BincangMuslimah.Com – Kodrat seorang wanita ketika menjadi istri adalah mengandung, melahirkan, dan menyusui anaknya. Lalu bagaimana hukumnya seorang istri yang meminta upah menyusui anaknya kepada suaminya?
Syekh Ali Jum’ah, salah satu ulama yang menjadi mufti Al-Azhar Kairo Mesir di dalam kitab Fatawa Ashriyah telah menjawab hal ini. Beliau mengatakan bahwa seorang istri mengerjakan tugas-tugas rumah tangga seperti menyusui anak dan merawatnya, melayani suami, dan menjaga rumah merupakan tradisi yang biasa dipraktikkan oleh semua istri di dunia ini, dari dulu hingga sekarang. Semua itu mereka kerjakan tanpa upah.
Sedangkan masalah upah atas semua yang dikerjakan oleh istri tersebut menurut Syekh Ali Jum’ah adalah hal yang tidak dikenal atau dipraktikkan oleh kalangan salafus shalih. Namun hal ini dilihat dari sisi realitas kehidupan masyarakat Muslim.
Adapun dari sisi hukum fiqih, Syekh Ali Jum’ah menjelaskan bahwa beberapa fuqaha’ berpendapat sang istri berhak menerima upah dari menyusui anaknya karena menyusui anak bukan kewajibannya. Bahkan, dia berhak menolak menyusui anaknya sehingga suami mesti memberi perempuan lain upah untuk menyusui anaknya.

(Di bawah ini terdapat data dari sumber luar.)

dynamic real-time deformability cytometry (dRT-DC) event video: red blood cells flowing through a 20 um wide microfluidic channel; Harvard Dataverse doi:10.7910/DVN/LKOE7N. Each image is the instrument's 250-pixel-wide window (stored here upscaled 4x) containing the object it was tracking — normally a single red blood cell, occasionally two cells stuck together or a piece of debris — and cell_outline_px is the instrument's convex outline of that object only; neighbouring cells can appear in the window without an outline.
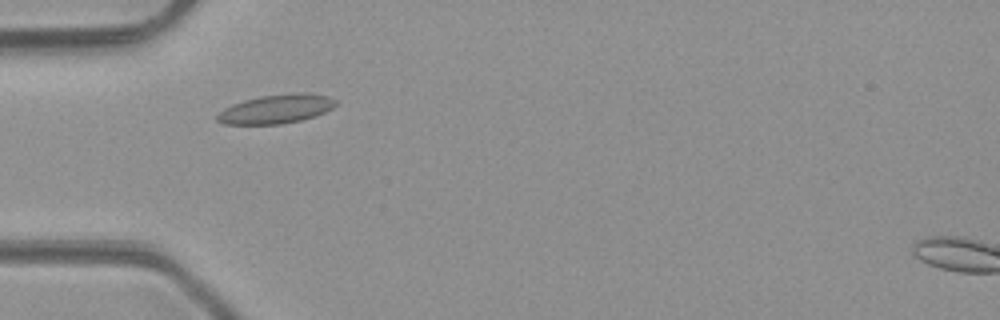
{"species": "common noctule bat (a hibernating species)", "species_latin": "Nyctalus noctula", "temperature_condition": "room temperature", "stored_images_in_passage": 1, "camera_frame_rate_fps": 3000, "um_per_image_px": 0.085, "animal": {"sex": "male", "body_mass_g": 23.1, "forearm_length_mm": 52.7}, "frame": {"image": 1, "passage_image": 1, "time_ms": 0.0, "image_size_px": [1000, 320], "cell_outline_px": [[336, 104], [332, 108], [324, 112], [300, 120], [280, 124], [224, 124], [216, 120], [216, 116], [224, 108], [232, 104], [244, 100], [260, 96], [292, 92], [308, 92], [328, 96], [336, 100]], "centroid_in_image_um": [23.46, 9.24], "position_along_channel_um": 61.5, "area_um2": 20.0}}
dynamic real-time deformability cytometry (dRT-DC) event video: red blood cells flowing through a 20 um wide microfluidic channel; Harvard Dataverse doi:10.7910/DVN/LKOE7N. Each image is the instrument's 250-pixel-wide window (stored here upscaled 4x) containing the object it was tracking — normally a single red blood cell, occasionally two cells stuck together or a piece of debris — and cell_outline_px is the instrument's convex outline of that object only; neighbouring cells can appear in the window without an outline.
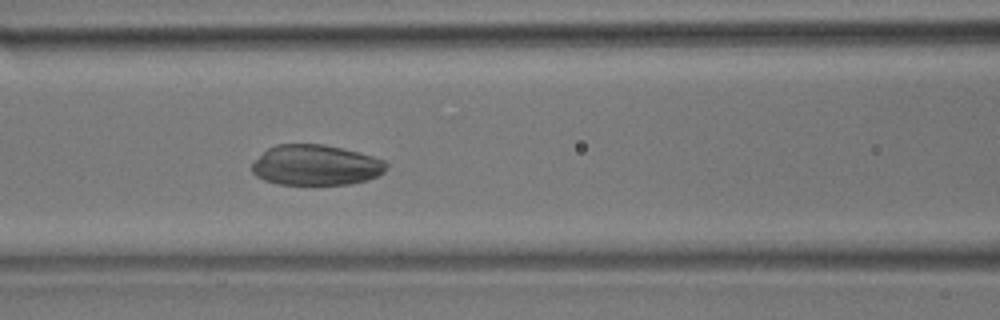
{"species": "common noctule bat (a hibernating species)", "species_latin": "Nyctalus noctula", "temperature_condition": "room temperature", "stored_images_in_passage": 47, "camera_frame_rate_fps": 3000, "um_per_image_px": 0.085, "animal": {"sex": "male", "body_mass_g": 17.9}, "frame": {"image": 1, "passage_image": 20, "time_ms": 6.333, "image_size_px": [1000, 320], "cell_outline_px": [[388, 164], [384, 172], [368, 180], [348, 184], [276, 184], [264, 180], [256, 176], [252, 172], [252, 164], [268, 148], [276, 144], [324, 144], [344, 148], [360, 152], [384, 160]], "centroid_in_image_um": [26.86, 14.03], "position_along_channel_um": 139.7, "area_um2": 31.73}}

Namun, beberapa fuqaha’ lainnya berpendapat bahwa sang istri wajib menyusui anaknya. Pendapat ini didasarkan pada firman Allah Swt. “Dan ibu-ibu hendaklah menyusui anaknya selama dua tahun penuh.” (Q.S. Al-Baqarah/2: 233).
Secara umum, menurut Syekh Ali Jum’ah kaum Muslim hendaknya tidak perlu memperdebatkan masalah ini berlarut-larut, karena toh para fuqaha’ masih berbeda pendapat dalam memandangnya. Jika seorang ibu menyusui anaknya, menjaga rumahnya, dan melayani suaminya, maka insya Allah, Allah akan membalasnya dengan kebaikan dan memberinya pahala.
Selain itu, kasih sayang antara dirinya dan suami akan semakin awet dan rumah tangganya akan bertambah harmonis. Lalu, bagi sang suami, hendaknya dia memuji dan berterimakasih kepada istrinya atas hal tersebut, mempergauli istrinya dengan baik, menerima maafnya dan seterusnya.
Hanya saja, lanjut Syekh Ali Jum’ah jika keduanya sudah dalam keadaan pisah (cerai) atau sedang dalam proses perceraian di pengadilan, sang suami wajib memberi istrinya upah menyusui sekaligus nafkah. Wa Allahu A’lam bis Shawab.
Berdasarkan keterangan tersebut, maka dapat disimpulkan bahwa sebagian fuqaha’ berpendapat boleh bagi istri meminta upah menyusui kepada suaminya. Namun sebagian lainnya beranggapan bahwa menyusui adalah kewajiban bagi istri, sehingga tidak boleh baginya meminta upah. Sedangkan menurut Syekh Ali Jum’ah, seorang istri itu berhak dan wajib diberi upah menyusui ketika dicerai suaminya.
(Diolah dari buku Baiti Jannati: Jawaban Menuju Rumah Tangga Sakinah, terjemahan dari kitab Fatawa Ashriyah Dr. Ali Jum’ah, Mufti Al-Azhar, halaman 23-24.)